The affective states associated with the shadow can take the form of archetypal possessions; affective states controlling a person’s actions also form the foundation of the religious concept of demonic possession. While Siddhartha was not possessed by a demon, during middle-life, he presented as a man that was possessed by the shadow aspects of life. He pursued vices as a means to quit his inner longing to know himself. 

In Psychology and Alchemy, Jung (1944/1968b) drew attention to the role that the shadow has on the development of the overall personality. In particular, he paid attention to the role religion plays in helping an individual deal with the aftermath of shadow development. Jung stated:

The central ideas of Christianity are rooted in Gnostic philosophy, which, in accordance with psychological laws, simply had to grow up at a time when the classical religions had become obsolete… At such a time there is bound to be a considerable number of individuals who are possessed by archetypes of a numinous nature that force their way to the surface in order to form new dominants. This state of possession shows itself almost without exception in the fact that the possessed identify themselves with the archetypal contents of their unconscious, and, because they do not realize that the role which is being thrust upon them is the effect of new contents still to be understood, they exemplify these concretely in their own lives, thus becoming prophets and reformers. In so far as the archetypal content of the Christian drama was able to give satisfying expression to the uneasy and clamorous unconscious of the many, the consensus omnium raised this drama to a universally binding truth – not of course by an act of judgment, but by the irrational fact of possession, which is far more effective. Thus, Jesus became the tutelary image or amulet against the archetypal powers that threatened to possess everyone… The problem of opposites called upon by the shadow plays a great – indeed, the decisive – role in alchemy, since it leads in the ultimate phase of the work to the union of opposites in the archetypal form of the hierosgamos or “chymical wedding.”
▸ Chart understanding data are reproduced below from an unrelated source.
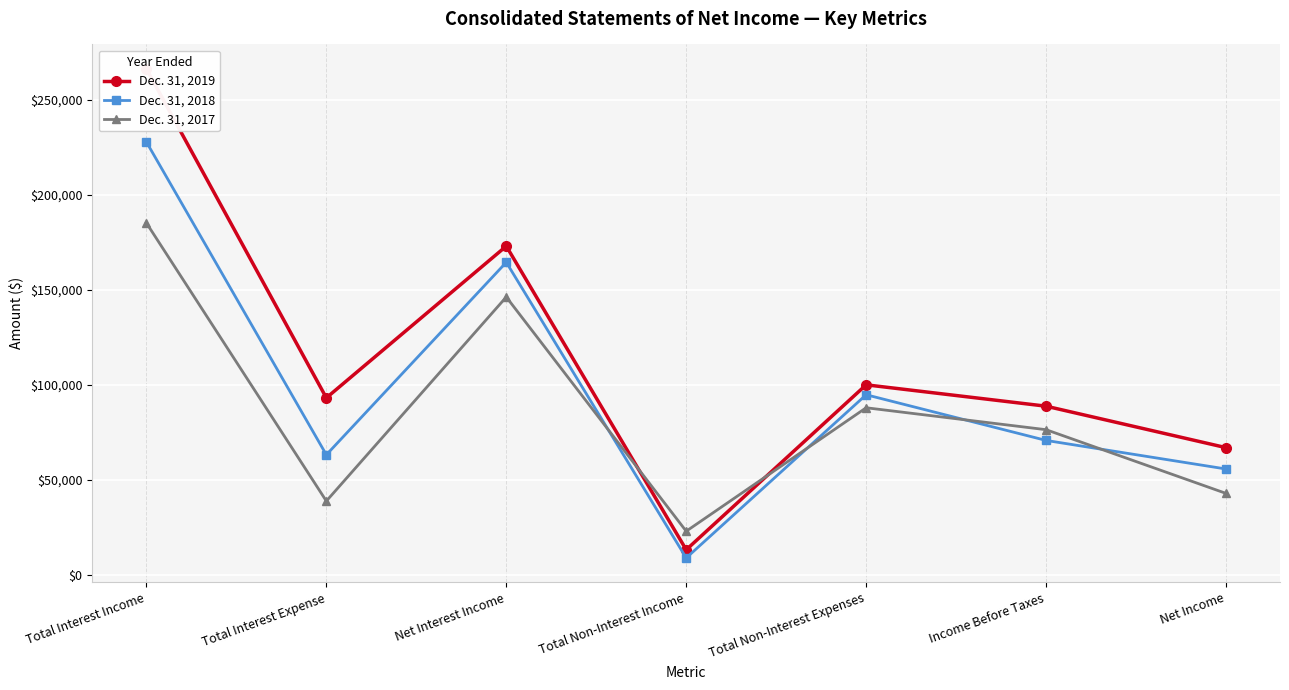

Is the value of Dec. 31, 2017 at Net Interest Income greater than the value of Dec. 31, 2018 at Total Non-Interest Income?

Yes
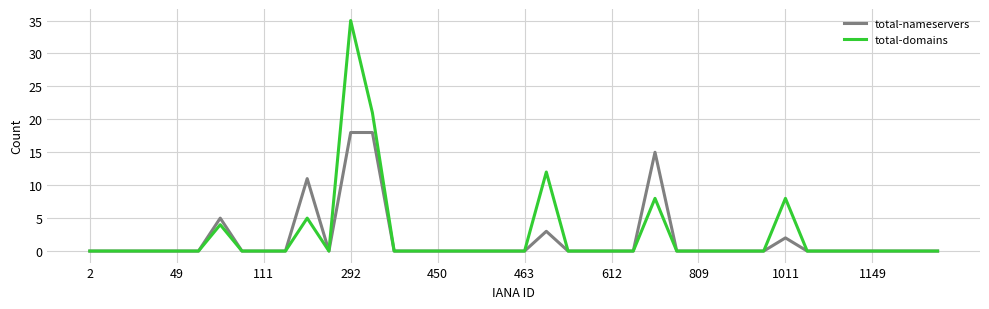

True or false: total-nameservers has more than 2 interior local peaks.

True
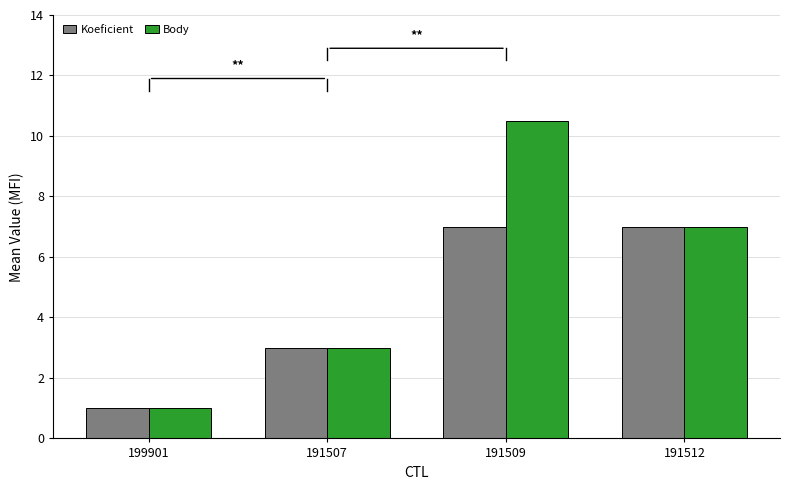

What is the lowest value of the Body series?

1.0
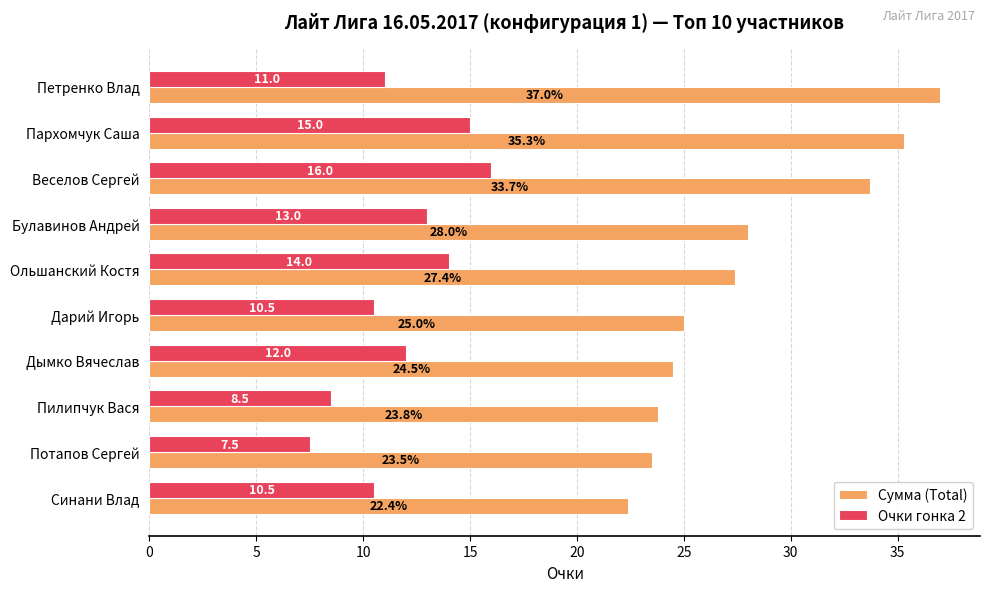

The value of Очки гонка 2 at Петренко Влад is 7.0. True or false?

False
(Jung, 1944/1968b, pp. 35-37)

The shadow is a personal and collective entity that represents the moral ambiguity associated to a complex consciousness that splits entities into positive and negative polarities. Siddhartha’s shadow possession occurred in conjunction with his pursuit of sexuality with Kamala and the work he pursued to meet this end.

References

Bly, R. (1990). Iron John: A book about men. Reading, MA: Addison-Wesley.

Bly, R. (Performer). (1991). Iron John: A book about men. Holmes, PA: Sound Editions.
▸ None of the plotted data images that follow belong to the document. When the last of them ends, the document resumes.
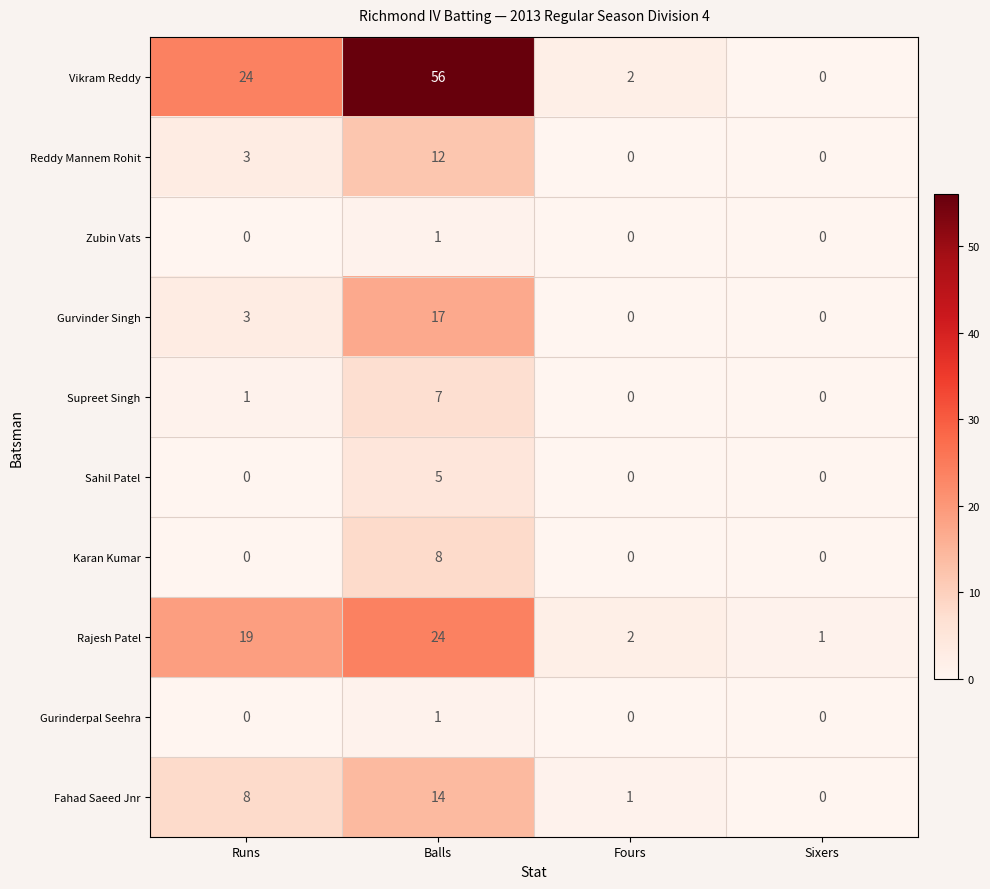

At how many categories does at least one series exceed 39?

1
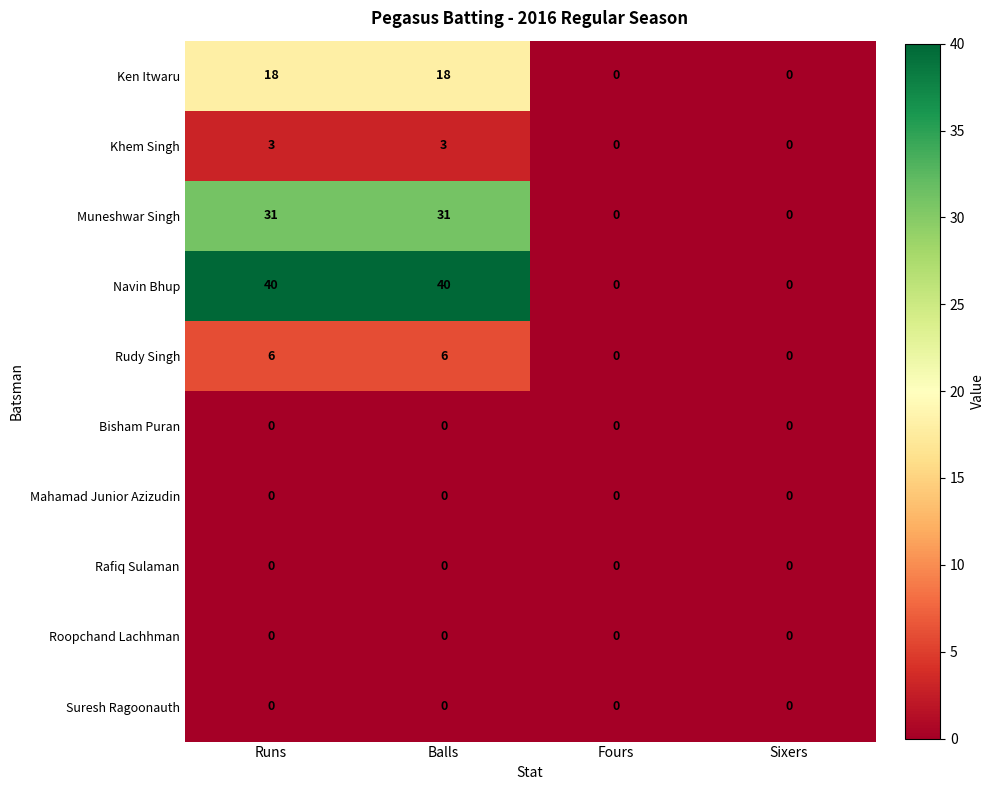

What is the average value of the Rudy Singh series?

3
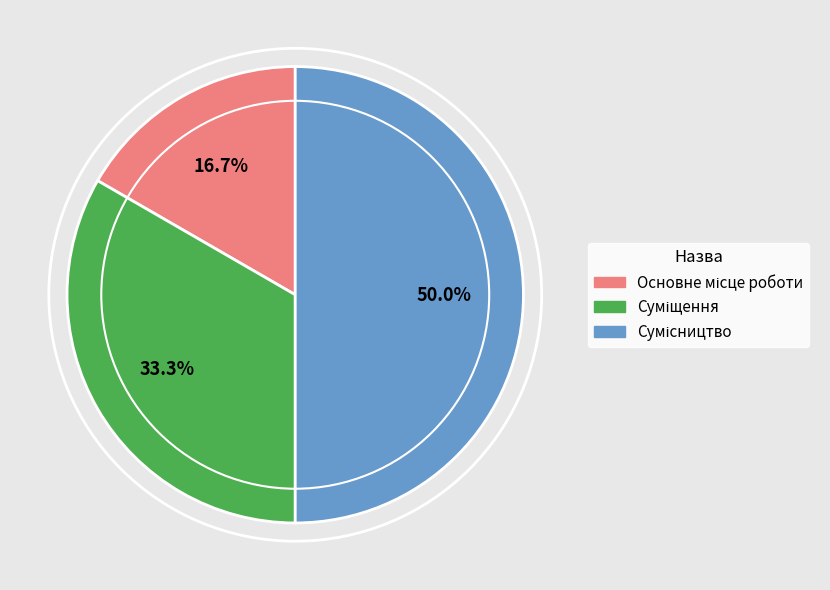

Count the number of slices in the pie.

3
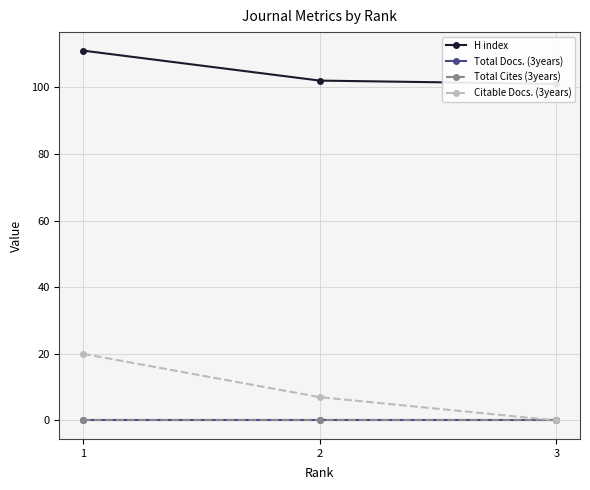

Reading left to right, transcribe all the data shown in this chart.

H index: 1=111	2=102	3=101
Total Docs. (3years): 1=0	2=0	3=0
Total Cites (3years): 1=0	2=0	3=0
Citable Docs. (3years): 1=20	2=7	3=0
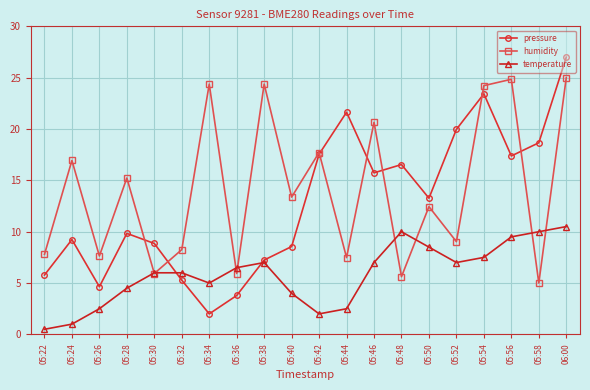

Which category has the highest value in the pressure series?

06:00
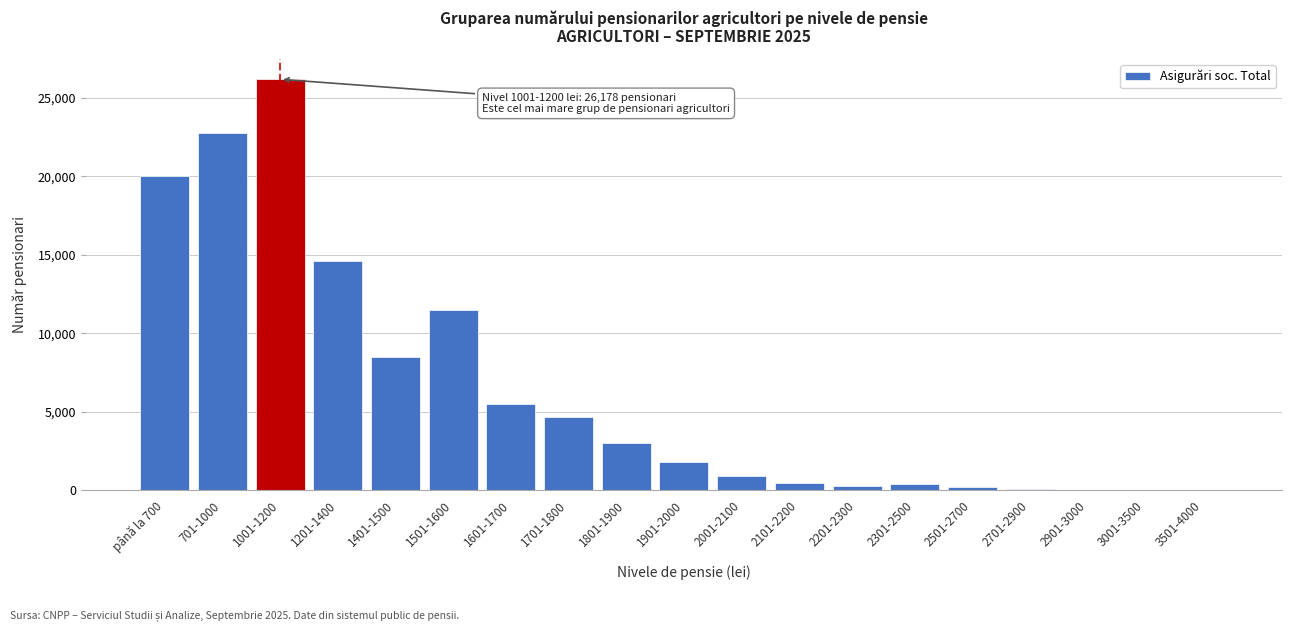

What is the change in value from 1001-1200 to 1201-1400?

-11570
Brown, H. F. (2005) The developing soul within dogmatic reification: A theoretical study of individuation, evaluating the psychological effects of religious dogma from a developmental and object relations perspective (Doctoral dissertation). Retrieved from Dissertations & Theses: Full Text database. (AAT 3173607)

Jung, C. G. (1967). Symbols of transformation: An analysis of the prelude to a case of schizophrenia. In H. Read, M.Fordham, G. Adler, & W. McGuire (Eds.), The collected works of C. G. Jung (R. F. Hull, Trans., 2nd ed., Vol. 5). Princeton, NJ: Princeton University Press. (Original work published 1911-1912)

Jung, C. G. (1968). Psychology and alchemy. In H. Read, M.Fordham, G. Adler, & W. McGuire (Eds.), The Collected Works of C. G. Jung (R. F. Hull, Trans., Vol. 12). Princeton, NJ: Princeton University Press. (Original work published 1944)

Jung, C. G. (1969). The stages of life. In H. Read, M. Fordham, G. Adler, & W. McGuire (Eds.), The collected works of C. G. Jung (R. F. Hull, Trans., Vol. 8, pp. 387-403). Princeton, NJ: Princeton University Press. (Original work published 1931)

Jung, C. G. (1969). The psychology of the child archetype. In H. Read, M. Fordham, G. Adler, & W. McGuire (Eds.), The collected works of C. G. Jung (R. F. Hull, Trans., Vols. 9-1, pp. 151-181). Princeton, NJ: Princeton University Press. (Original work published 1951)

Jung, C. G. (1971). Psychological types. In H. Read, M. Fordham, G. Adler, & W. McGuire (Eds.), The collected works of C. G. Jung (R. F. Hull, Trans., Vols. 6). Princeton, NJ: Princeton University Press. (Original work published 1921)

Weiten, W. (2000). Psychology: Themes and variations, briefer version (4th ed.). Belmont, CA: Wadsworth.